ALESP SE UNE À OAB SP CONTRA PROJETOS ABUSIVOS


23/04/2010

A Diretoria da OAB SP recebeu com satisfação a iniciativa do deputado estadual Campos Machado que propôs moção de protesto na Assembléia Legislativa de São Paulo, encaminhada ao Congresso Nacional, contra as proposituras que alteram o Código Tributário Nacional e a Lei das Execuções Fiscais, consubstanciados nos projetos de lei 469/09, 5080/09, 5081/09 e 5082/09, que permitem, entre outros, a cobrança de créditos públicos de contribuintes sem que o conflito chegue ao Judiciário.

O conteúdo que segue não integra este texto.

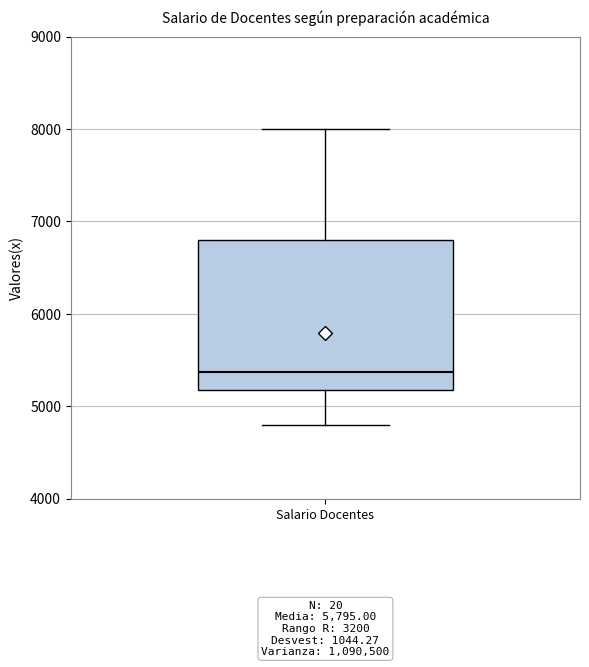

Read this box plot against the y-axis: the position of the median line, the range covered by the box, and the ends of both whiskers. The values are not printed on the chart, so give them approximately, as read against the axis.

median 5400, box 5200 to 6800, whiskers 4800 to 8000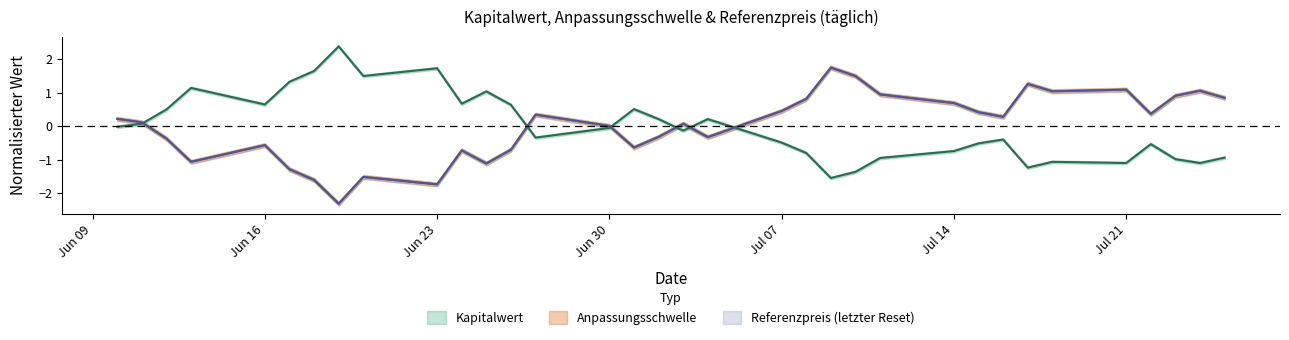

Count the number of data series in this chart.

3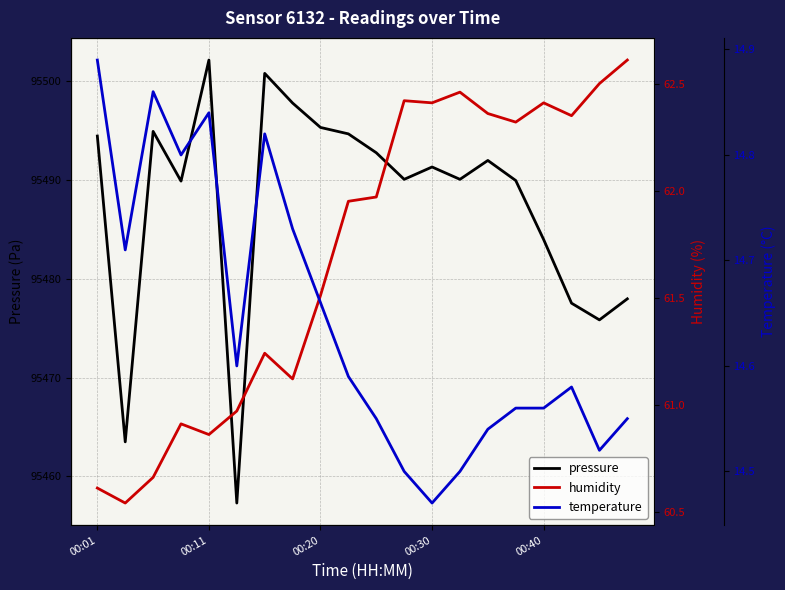

What is the maximum value for pressure?

95502.1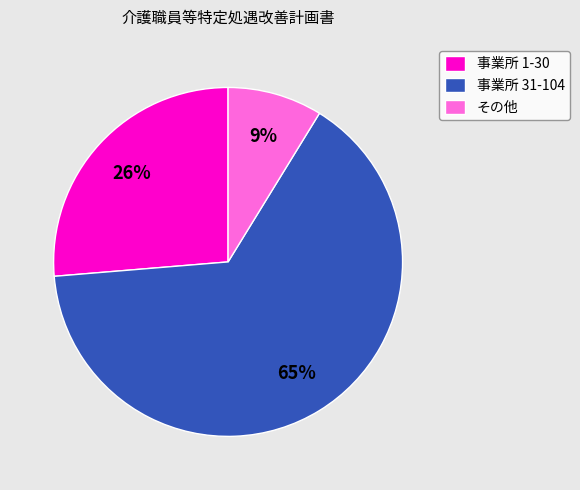

Is it true that その他 is 9% of the pie?

True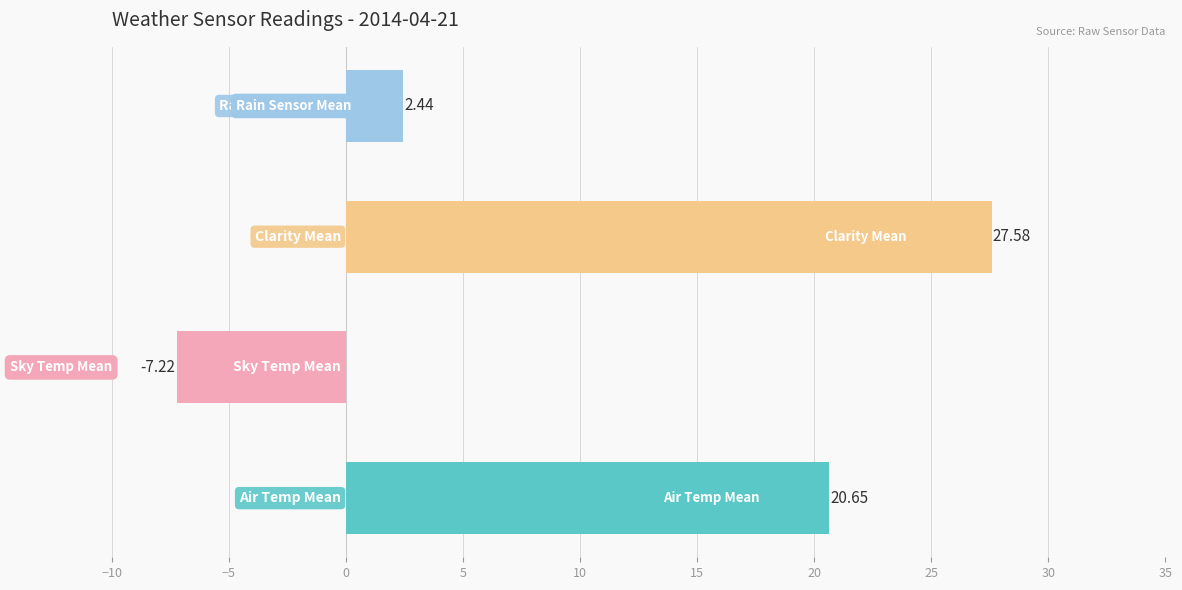

What is the difference between the maximum and second lowest values?

25.1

 Em fevereiro, a OAB SP, com apoio do Sescon, Associação Comercial de São Paulo, CNI, Fecomércio e outras entidades, entregou ao presidente da Câmara dos Deputados, Michel Temer, em Brasília, Parecer repudiando o conjunto de projetos.

 

“Pelas proposituras encaminhadas, nega-se a participação do Judiciário e a garantia do devido processo legal em conflitos envolvendo a cobrança de valores tributários por parte do Poder Público. São medidas abusivas, inconstitucionais e ofensivas ao que conhecemos como Estado de Direito. O desequilíbrio entre o Estado  e o cidadão torna-se ainda maior e isso é inadmissível em um regime democrático”, explicou o presidente da OAB SP, Luiz Flávio Borges D´Urso.

 

Segundo D´Urso, os projetos são inconstitucionais por afastar a jurisdição e o devido processo legal, por transferir patrimônio dos contribuintes para a Fazenda Pública, por criar um sistema de investigação patrimonial com acesso a todos os dados financeiros e patrimoniais dos cidadãos, por decretar o fim da presunção de inocência, por equiparar a fé pública dos Oficiais de Justiça à dos Oficiais da Fazenda Pública, concedendo a estes últimos poderes de arrombamento que sujeitam as medidas a um posterior crivo do Poder Judiciário.

 

Para o deputado Campos Machado, as propostas de alteração “colidem frontalmente com o ordenamento jurídico vigente no Brasil e em especial com a Constituição Federal” e “alija dos cidadãos a intervenção prévia do Poder Judiciária, quando figurar como credor real ou credor provável da administração pública. A situação de desequilíbrio e inconstitucionalidade é patente”.